Spark Spark vs Hive on Spark - 区别和优缺点? [英] SparkSQL vs Hive on Spark - Difference and pros and cons?
问题描述
- $ b $当SparkSQL使用hive时,SparkSQL可以使用HiveMetastore来获取存储在HDFS中的数据的元数据。此元数据使SparkSQL可以对其执行的查询执行更好的优化。这里Spark是查询处理器。当Hive使用Spark >请参阅JIRA条目:HIVE-7292
这里的数据是通过spark访问的。 Hive是查询处理器。所以我们拥有Spark Core的所有设计特性。但这是对Hive的一项重大改进,截至2016年2月2日仍在进行中。 第三种方法是使用SparkSQL处理数据
使用SparkSQL时不使用Hive。这里SparkSQL无法访问Hive Metastore中的元数据。查询运行速度较慢。我已经做了一些比较选项1和3的性能测试。结果是此处。
SparkSQL CLI internally uses HiveQL and in case Hive on spark(HIVE-7292) , hive uses spark as backend engine. Can somebody throw some more light, how exactly these two scenarios are different and pros and cons of both approaches?
When SparkSQL uses hive
SparkSQL can use HiveMetastore to get the metadata of the data stored in HDFS. This metadata enables SparkSQL to do better optimization of the queries that it executes.
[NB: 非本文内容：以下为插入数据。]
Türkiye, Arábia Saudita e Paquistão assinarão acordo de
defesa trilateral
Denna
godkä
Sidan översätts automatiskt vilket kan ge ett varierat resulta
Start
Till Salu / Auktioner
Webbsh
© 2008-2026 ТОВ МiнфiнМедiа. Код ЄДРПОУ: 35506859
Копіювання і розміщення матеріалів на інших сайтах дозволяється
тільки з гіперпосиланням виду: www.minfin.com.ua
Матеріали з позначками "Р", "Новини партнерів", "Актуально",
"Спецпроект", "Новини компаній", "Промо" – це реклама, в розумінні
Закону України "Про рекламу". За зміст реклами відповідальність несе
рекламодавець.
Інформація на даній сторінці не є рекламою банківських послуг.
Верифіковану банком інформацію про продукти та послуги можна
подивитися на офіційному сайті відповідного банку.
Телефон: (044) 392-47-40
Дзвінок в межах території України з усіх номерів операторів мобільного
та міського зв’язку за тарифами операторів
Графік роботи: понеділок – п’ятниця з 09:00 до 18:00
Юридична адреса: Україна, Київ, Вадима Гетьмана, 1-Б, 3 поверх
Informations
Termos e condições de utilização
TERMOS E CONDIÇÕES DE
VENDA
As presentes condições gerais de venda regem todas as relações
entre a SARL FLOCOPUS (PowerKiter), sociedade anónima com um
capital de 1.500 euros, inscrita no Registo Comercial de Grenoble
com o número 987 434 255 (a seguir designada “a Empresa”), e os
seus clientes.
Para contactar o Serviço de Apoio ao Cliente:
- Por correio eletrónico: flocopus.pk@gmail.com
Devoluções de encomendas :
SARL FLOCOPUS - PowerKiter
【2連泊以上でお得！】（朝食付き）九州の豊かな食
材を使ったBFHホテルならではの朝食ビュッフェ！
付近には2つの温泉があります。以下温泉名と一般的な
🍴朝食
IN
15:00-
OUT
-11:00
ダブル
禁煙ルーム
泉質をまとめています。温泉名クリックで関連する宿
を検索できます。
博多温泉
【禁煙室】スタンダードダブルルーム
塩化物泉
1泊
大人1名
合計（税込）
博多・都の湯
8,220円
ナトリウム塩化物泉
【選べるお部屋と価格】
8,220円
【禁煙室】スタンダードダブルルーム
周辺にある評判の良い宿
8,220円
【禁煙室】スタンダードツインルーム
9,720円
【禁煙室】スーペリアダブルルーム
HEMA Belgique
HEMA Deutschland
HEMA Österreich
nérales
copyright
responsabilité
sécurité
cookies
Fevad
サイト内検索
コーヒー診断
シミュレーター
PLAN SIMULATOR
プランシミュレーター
Here Spark is the query processor.
When Hive uses Spark See the JIRA entry: HIVE-7292
Here the the data is accessed via spark. And Hive is the Query processor. So we have all the deign features of Spark Core to take advantage of. But this is a Major Improvement for Hive and is still "in progress" as of Feb 2 2016.
There is a third option to process data with SparkSQL
Use SparkSQL without using Hive. Here SparkSQL does not have access to the metadata from the Hive Metastore. And the queries run slower. I have done some performance tests comparing options 1 and 3. The results are here.
这篇关于Spark Spark vs Hive on Spark - 区别和优缺点?的文章就介绍到这了,希望我们推荐的答案对大家有所帮助,也希望大家多多支持IT屋!